Since much of the challenge of staffing a stable and successful security operations center (SOC) is retaining talent, the happier and more skilled the staffers, the better they operate and the longer they stay, according to the study, which polled 950 cybersecurity managers and professionals in organizations with 500 or more employees in the US, UK, Germany, France, Singapore, Australia, and Japan.
Some 54% of security pros who say they are "extremely" satisfied in their jobs engage in capture-the-flag games one or more times a year; 14% of pros who are unhappy in their jobs participate in those exercises.
Bourzikas says McAfee hosts tabletop exercises for its staff every two weeks, as well as monthly red exercises. "Gamification, I think, is about how I get people to think about the bigger picture" of their day-to-day security tasks, he says. "People that are new to cybersecurity want to focus on the shiny new threats and attacks and attack vectors. Most don't like [just] doing the basic operations stuff."

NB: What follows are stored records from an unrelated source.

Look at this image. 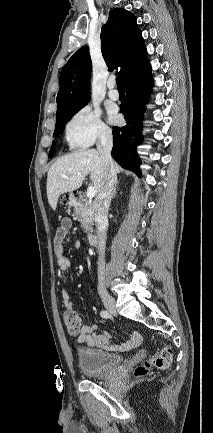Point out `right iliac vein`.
Returning <instances> with one entry per match:
<instances>
[{
  "mask_svg": "<svg viewBox=\"0 0 213 433\" xmlns=\"http://www.w3.org/2000/svg\"><path fill=\"white\" fill-rule=\"evenodd\" d=\"M101 298H102L103 304L106 307V309L110 313L116 314V301H115V299L109 294H103L101 296Z\"/></svg>",
  "mask_w": 213,
  "mask_h": 433,
  "instance_id": "1",
  "label": "right iliac vein"
}]
</instances>
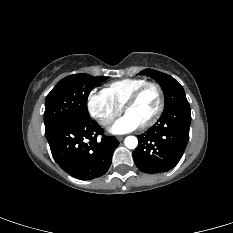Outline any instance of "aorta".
Here are the masks:
<instances>
[{
  "label": "aorta",
  "mask_w": 233,
  "mask_h": 233,
  "mask_svg": "<svg viewBox=\"0 0 233 233\" xmlns=\"http://www.w3.org/2000/svg\"><path fill=\"white\" fill-rule=\"evenodd\" d=\"M124 144L129 149H135L138 145V139L135 136H127L124 140Z\"/></svg>",
  "instance_id": "1"
}]
</instances>
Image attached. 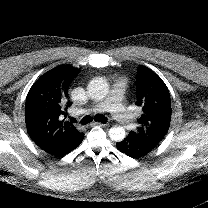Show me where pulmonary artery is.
Returning <instances> with one entry per match:
<instances>
[{
  "instance_id": "obj_1",
  "label": "pulmonary artery",
  "mask_w": 208,
  "mask_h": 208,
  "mask_svg": "<svg viewBox=\"0 0 208 208\" xmlns=\"http://www.w3.org/2000/svg\"><path fill=\"white\" fill-rule=\"evenodd\" d=\"M128 86V80L118 78L115 80L108 97L105 100L95 101L88 108L82 110V113L89 111H108L113 115V118L120 124L121 128L136 129V126L131 124L133 114L129 107L126 106L125 91Z\"/></svg>"
}]
</instances>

Gaming exercises help security pros improve and hone their skills, he says, and McAfee offers them to all levels of SOC staffers, for instance. "It gets them to think differently about the problem," he says. "On the gamer side, they can learn from their mistakes, how to beat [their] opponent."
As part of McAfee's tabletop exercises, the participants learn to understand the type of a breach and what to do when it hits, for example. "It's a way to think about present conditions and coming up with new ways" to add to the playbook, he says. "How do we understand and challenge the assumptions we have today?"
Some 52% of the organizations in the survey say they experience turnover of their full staff on a yearly basis. Nearly 85% find it difficult to get the talent they need, yet 31% say they don't actively work to attract new blood.
"My view is that it's more of a skills shortage than a people shortage," Bourzikas says. "It's critical to have a talent program for attracting, retaining, and developing" people, he says. "How do you give people who come in a career path where they feel rewarded and feel they are compensated and taken care of?"
In McAfee's new study, close to 90% of security pros said they would consider leaving their jobs and going elsewhere with the right incentives, while 35% say they are "extremely satisfied" and staying put.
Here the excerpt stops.